___ Supplied information
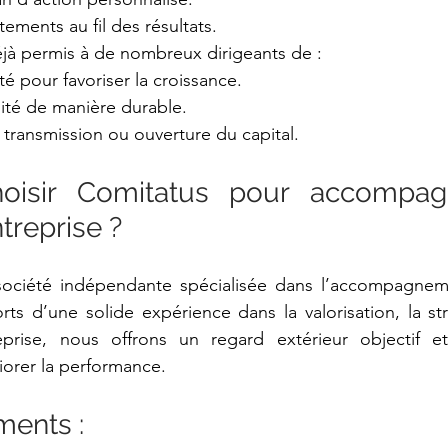
stements au fil des résultats. 
jà permis à de nombreux dirigeants de : 
ité pour favoriser la croissance. 
lité de manière durable. 
 transmission ou ouverture du capital. 
oisir Comitatus pour accompagn
treprise ? 
ociété indépendante spécialisée dans l’accompagneme
s d’une solide expérience dans la valorisation, la stru
eprise, nous offrons un regard extérieur objectif et
orer la performance. 
ents : 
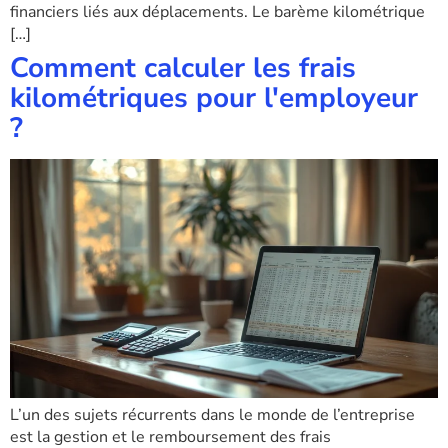
financiers liés aux déplacements. Le barème kilométrique
[…]
Comment calculer les frais
kilométriques pour l'employeur
?
L’un des sujets récurrents dans le monde de l’entreprise
est la gestion et le remboursement des frais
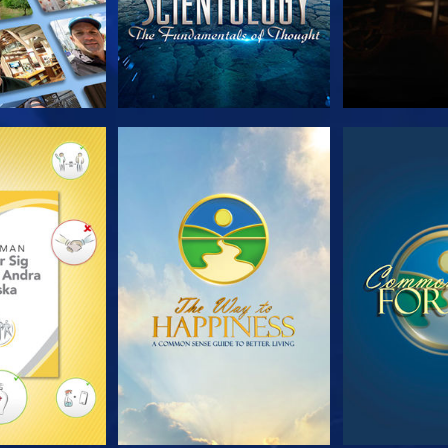
 SERIEN
TITTA
TIT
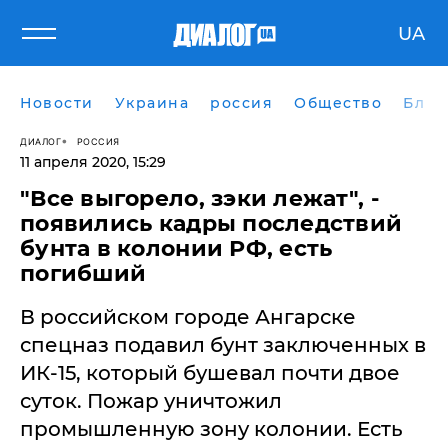
UA
Новости
Украина
россия
Общество
Блог
ДИАЛОГ
РОССИЯ
11 апреля 2020, 15:29
​"Все выгорело, зэки лежат", -
появились кадры последствий
бунта в колонии РФ, есть
погибший
В российском городе Ангарске
спецназ подавил бунт заключенных в
ИК-15, который бушевал почти двое
суток. Пожар уничтожил
промышленную зону колонии. Есть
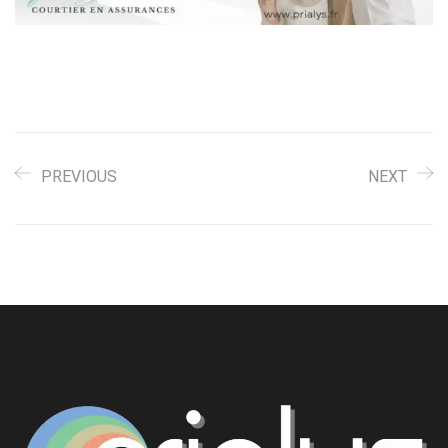
PREVIOUS
NEXT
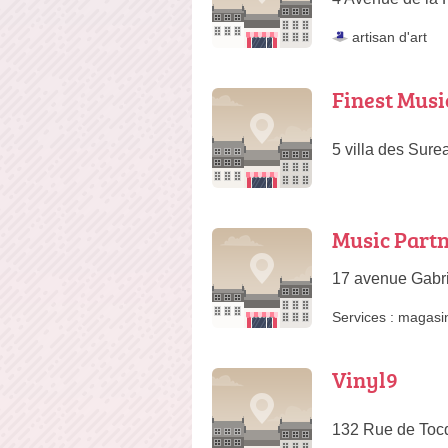
artisan d'art
Finest Musi
5 villa des Sur
Music Partn
17 avenue Gabri
Services :
magasi
Vinyl9
132 Rue de Tocq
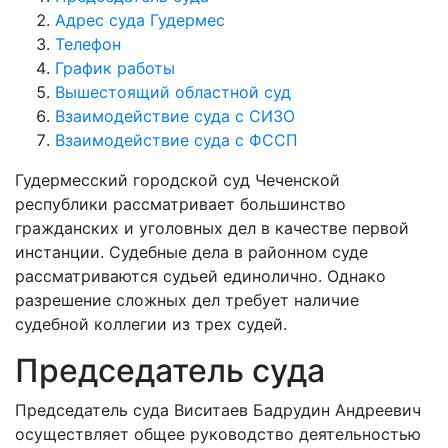
Адрес суда Гудермес
Телефон
График работы
Вышестоящий областной суд
Взаимодействие суда с СИЗО
Взаимодействие суда с ФССП
Гудермесский городской суд Чеченской
республики рассматривает большинство
гражданских и уголовных дел в качестве первой
инстанции. Судебные дела в районном суде
рассматриваются судьей единолично. Однако
разрешение сложных дел требует наличие
судебной коллегии из трех судей.
Председатель суда
Председатель суда Виситаев Бадрудин Андреевич
осуществляет общее руководство деятельностью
______
Write out each line of the data exactly; the images should be left out.

stements au fil des résultats. 
jà permis à de nombreux dirigeants de : 
ité pour favoriser la croissance. 
lité de manière durable. 
 transmission ou ouverture du capital. 
oisir Comitatus pour accompagn
treprise ? 
ociété indépendante spécialisée dans l’accompagneme
s d’une solide expérience dans la valorisation, la stru
eprise, nous offrons un regard extérieur objectif et
orer la performance. 
ents : 
financiers liés aux déplacements. Le barème kilométrique
[…]
Comment calculer les frais
kilométriques pour l'employeur
?
L’un des sujets récurrents dans le monde de l’entreprise
est la gestion et le remboursement des frais
 SERIEN
TITTA
TIT
UA
Новости
Украина
россия
Общество
Блог
ДИАЛОГ
РОССИЯ
11 апреля 2020, 15:29
​"Все выгорело, зэки лежат", -
появились кадры последствий
бунта в колонии РФ, есть
погибший
В российском городе Ангарске
спецназ подавил бунт заключенных в
ИК-15, который бушевал почти двое
суток. Пожар уничтожил
промышленную зону колонии. Есть
PREVIOUS
NEXT
artisan d'art
Finest Musi
5 villa des Sur
Music Partn
17 avenue Gabri
Services :
magasi
Vinyl9
132 Rue de Tocq
Адрес суда Гудермес
Телефон
График работы
Вышестоящий областной суд
Взаимодействие суда с СИЗО
Взаимодействие суда с ФССП
Гудермесский городской суд Чеченской
республики рассматривает большинство
гражданских и уголовных дел в качестве первой
инстанции. Судебные дела в районном суде
рассматриваются судьей единолично. Однако
разрешение сложных дел требует наличие
судебной коллегии из трех судей.
Председатель суда
Председатель суда Виситаев Бадрудин Андреевич
осуществляет общее руководство деятельностью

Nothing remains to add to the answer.